Restricted Sectors: foreign investors shall comply with the requirements for equity percentages, senior officers and other special administrative measures specified in the Negative List, and shall obtain approval from the Chinese government (Security Review). The restricted sectors include automotive (except for new energy vehicles), nuclear power plants, air transportation, civil airports, telecommunications, etc.
In order to circumvent the application of the Negative List, many foreign investors adopt the VIE structure, which is a Chinese domestic company indirected controlled by foreign investors through contracts. This practice is very common for Technology, Media & Telecommunications enterprises in China.
The company Name shall be in Chinese characters and include 4 elements: (1) the administrative regions where it is located; (2) trade name; (3) industry or sector involved; (4) form of organization.

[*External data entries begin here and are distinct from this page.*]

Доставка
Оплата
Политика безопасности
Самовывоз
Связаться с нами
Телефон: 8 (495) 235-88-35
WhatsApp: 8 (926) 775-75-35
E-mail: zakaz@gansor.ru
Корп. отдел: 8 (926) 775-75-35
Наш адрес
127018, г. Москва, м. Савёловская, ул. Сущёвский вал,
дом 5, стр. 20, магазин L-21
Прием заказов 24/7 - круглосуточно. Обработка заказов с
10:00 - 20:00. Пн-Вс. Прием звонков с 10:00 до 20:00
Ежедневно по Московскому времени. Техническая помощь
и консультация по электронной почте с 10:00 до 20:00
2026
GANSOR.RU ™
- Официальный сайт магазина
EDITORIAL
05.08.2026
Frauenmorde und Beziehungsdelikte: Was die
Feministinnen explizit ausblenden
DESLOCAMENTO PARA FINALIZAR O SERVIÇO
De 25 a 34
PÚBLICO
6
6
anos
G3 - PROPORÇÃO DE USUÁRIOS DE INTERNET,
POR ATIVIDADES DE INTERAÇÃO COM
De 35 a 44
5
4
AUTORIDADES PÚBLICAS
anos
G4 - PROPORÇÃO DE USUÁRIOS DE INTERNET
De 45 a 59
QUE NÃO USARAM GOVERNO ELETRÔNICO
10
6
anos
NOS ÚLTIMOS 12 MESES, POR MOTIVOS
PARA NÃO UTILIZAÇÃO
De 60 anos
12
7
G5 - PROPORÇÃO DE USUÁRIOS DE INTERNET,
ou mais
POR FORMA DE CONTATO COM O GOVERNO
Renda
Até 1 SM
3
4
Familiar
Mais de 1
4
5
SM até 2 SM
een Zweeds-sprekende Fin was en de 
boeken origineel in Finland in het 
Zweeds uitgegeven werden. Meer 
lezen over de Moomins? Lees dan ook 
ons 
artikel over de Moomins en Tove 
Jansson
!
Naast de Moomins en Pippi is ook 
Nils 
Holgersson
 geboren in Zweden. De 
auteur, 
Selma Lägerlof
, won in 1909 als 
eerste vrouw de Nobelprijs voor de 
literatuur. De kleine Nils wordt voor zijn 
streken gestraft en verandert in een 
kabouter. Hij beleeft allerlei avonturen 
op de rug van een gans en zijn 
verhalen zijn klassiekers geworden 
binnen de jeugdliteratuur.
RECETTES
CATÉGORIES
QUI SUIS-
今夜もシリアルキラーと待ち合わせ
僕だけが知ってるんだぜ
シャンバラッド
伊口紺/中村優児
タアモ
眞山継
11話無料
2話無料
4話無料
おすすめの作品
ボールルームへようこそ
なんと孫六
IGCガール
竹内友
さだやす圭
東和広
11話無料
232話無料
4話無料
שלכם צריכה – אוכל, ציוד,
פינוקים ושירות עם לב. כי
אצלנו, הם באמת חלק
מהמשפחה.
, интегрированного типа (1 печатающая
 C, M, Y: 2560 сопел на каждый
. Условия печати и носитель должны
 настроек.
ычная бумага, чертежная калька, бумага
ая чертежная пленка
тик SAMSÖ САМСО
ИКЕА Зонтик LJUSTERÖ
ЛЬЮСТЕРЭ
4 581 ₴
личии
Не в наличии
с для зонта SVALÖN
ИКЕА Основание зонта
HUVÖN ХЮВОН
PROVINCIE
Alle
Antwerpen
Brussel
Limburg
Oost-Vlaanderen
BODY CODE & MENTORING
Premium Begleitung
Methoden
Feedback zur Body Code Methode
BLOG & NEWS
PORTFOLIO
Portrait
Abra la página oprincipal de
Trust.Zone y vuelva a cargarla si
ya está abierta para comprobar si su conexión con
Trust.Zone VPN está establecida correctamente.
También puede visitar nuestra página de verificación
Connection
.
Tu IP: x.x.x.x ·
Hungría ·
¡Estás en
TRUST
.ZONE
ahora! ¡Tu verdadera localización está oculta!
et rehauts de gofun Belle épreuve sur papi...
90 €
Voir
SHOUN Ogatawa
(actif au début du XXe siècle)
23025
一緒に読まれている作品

For example, the company, Yiwu Concord Imp and Exp Co Ltd (义乌协和进出口有限公司), has the said four elements.
Generally, there is no statutory minimum amount of registered capital for setting up a limited liability company in China, except for some special industries such as:
banking, securities, funds, investment, insurance, publishing, construction, tourism, telecommunications, international freight or air transport, etc.
Shareholders shall not be required to pay up the subscribed capital when the company is incorporated. Articles of Association may specify the term for making a capital contribution, which can be made in currency or in transferable physical objects, intellectual property and land use rights.
In China, the corporate governance structure consists of shareholders, directors, supervisors, managers, and legal representatives, who can be also foreign citizens not resident in China for sectors excluded by the Negative list.
For limited liability company, the number of shareholders should be less than 50, while for joint-stock limited company, the number of shareholders should be in the range from 2 to 200, and more than half of which should have domiciles in China.
(2) Board of directors
The company can have one or two directors or a board of directors with 3-13 people, in charge up to 3 years, re-eligible.
The company can have one or two supervisors or a board of supervisors with more than three supervisors, in charge up to 3 years, re-eligible.
The company can have one or more manager(s) responsible for the board of directors or single activities.
(5) Legal representative
The company must designate a person as its legal representative, who can be the chairman of the board, the sole director or the manager. The legal representative may be required to assume applicable personal liabilities.